SLU Gaming Lab
In January 2014, Tafadzwa Pasipanodya (’14) and I set up the SLU Gaming Lab to facilitate research in gaming. The lab consists of 8 machines (Intel i7 920 @ 2.66 GHz, 12 GB of RAM, Radeon RX 460 OC with 4 GB, 525 GB SSD) running League of Legends, Heroes of the Storm, Hearthstone, Overwatch, and Fortnite on Windows 10. It will also serve as a venue for students to practice and compete as a team in collegiate leagues such as IvyLoL, and CSL.
The SLU Gaming Lab is located in Bewkes Science Hall 143. The room houses many of our department servers and networking equipment, and serves as a space where senior computer science majors do their Senior Year Experience (SYE) projects.
Eight gaming machines are connected to a 1 Gbps switch, which is connected to a Linux server that acts as a router.
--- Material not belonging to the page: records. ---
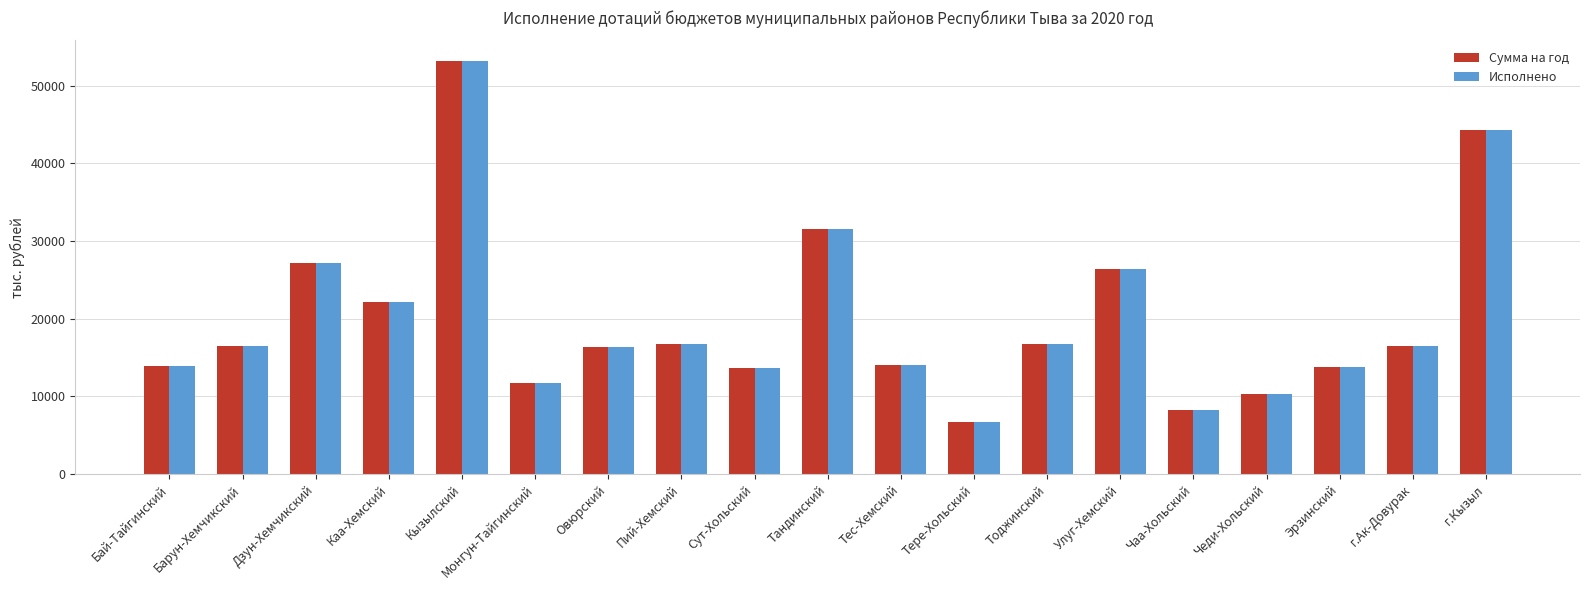

What is the label of the 11th bar from the left?

Тес-Хемский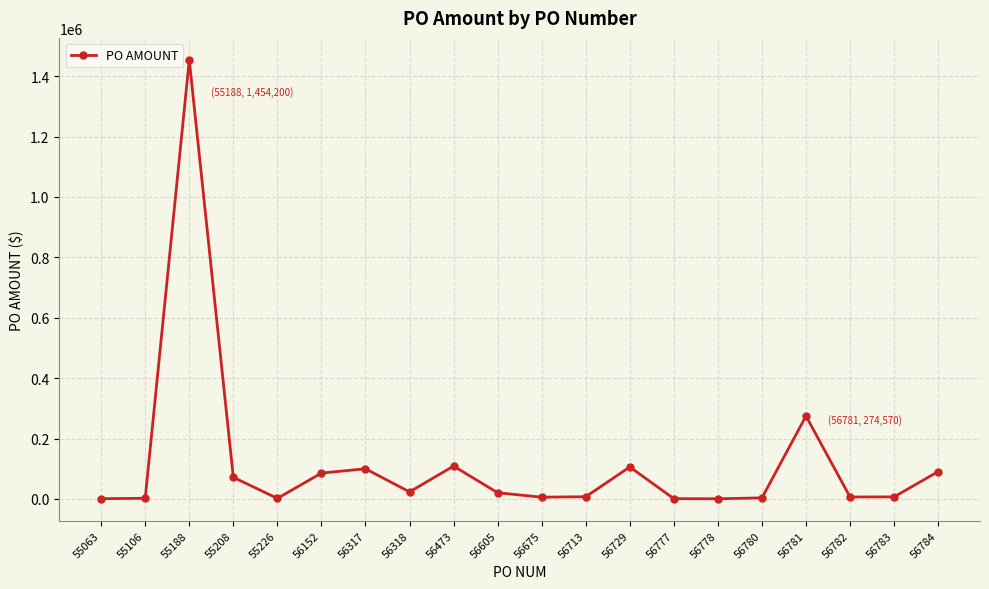

The value at 56778 is 660.0. True or false?

True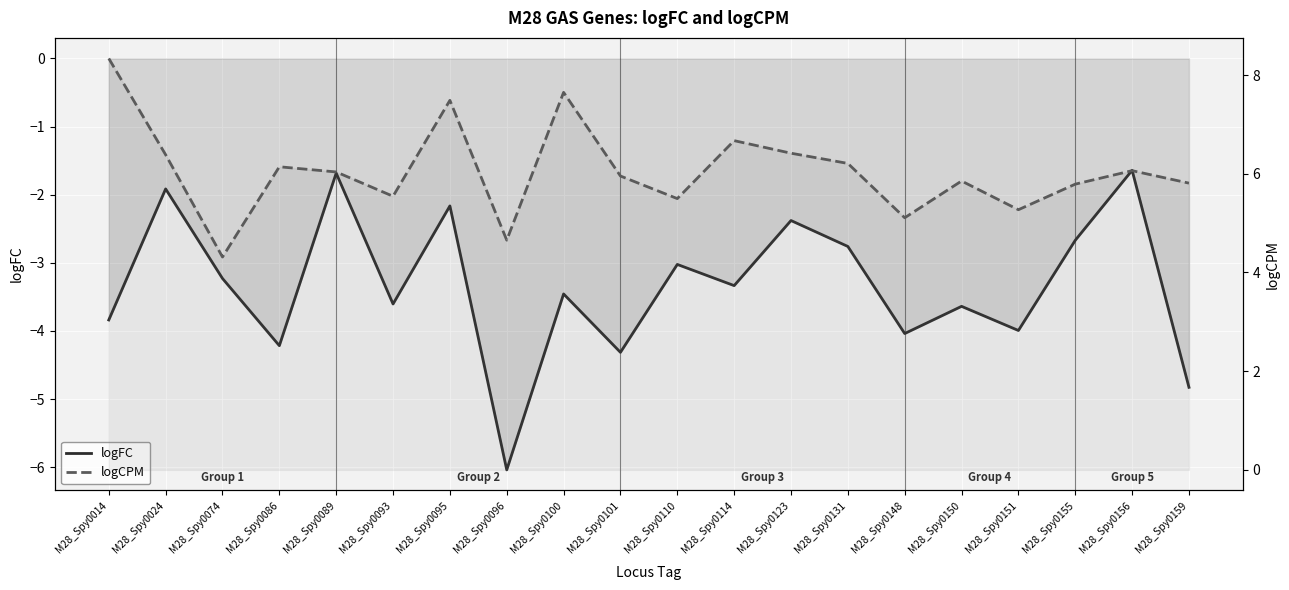

What is the difference between the maximum and minimum values in the logFC series?

4.4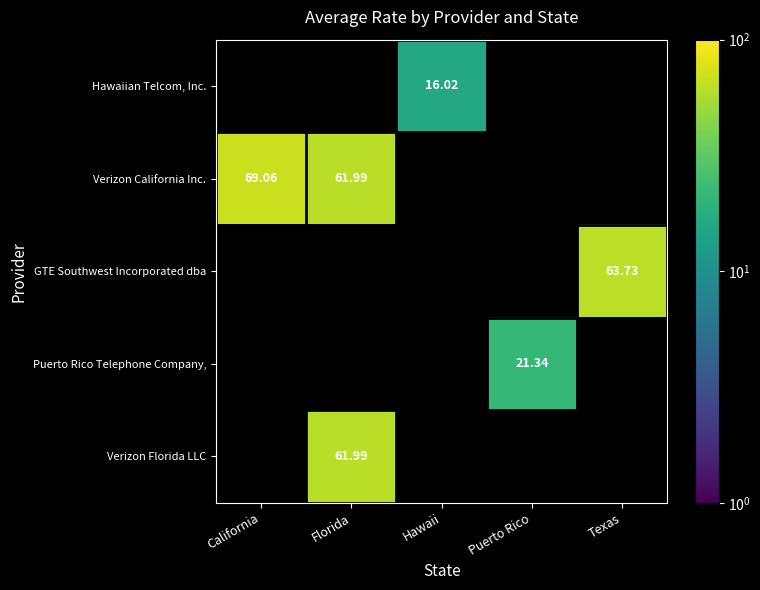

Which label corresponds to the smallest value in the chart?

California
This Linux server can shape the traffic (inject delays, jitter and losses) as well as capture traffic in and out of the gaming clients. You can see the gaming machines and the 1 Gbps switch in Figure 1.
Figure 2 shows the display into the SLU Gaming Lab. The left monitor continuously plays cinematic videos of StarCraft II, League of Legends, Heroes of the Storm, Fortnite, and other games. The monitor on the right shows a Microsoft Kinect app developed by Nevaan Perera (’18) that detect the basic skeleton model of the people standing in front of the displays. In the figure, you can see the green lines depicting the skeleton model of me taking the picture.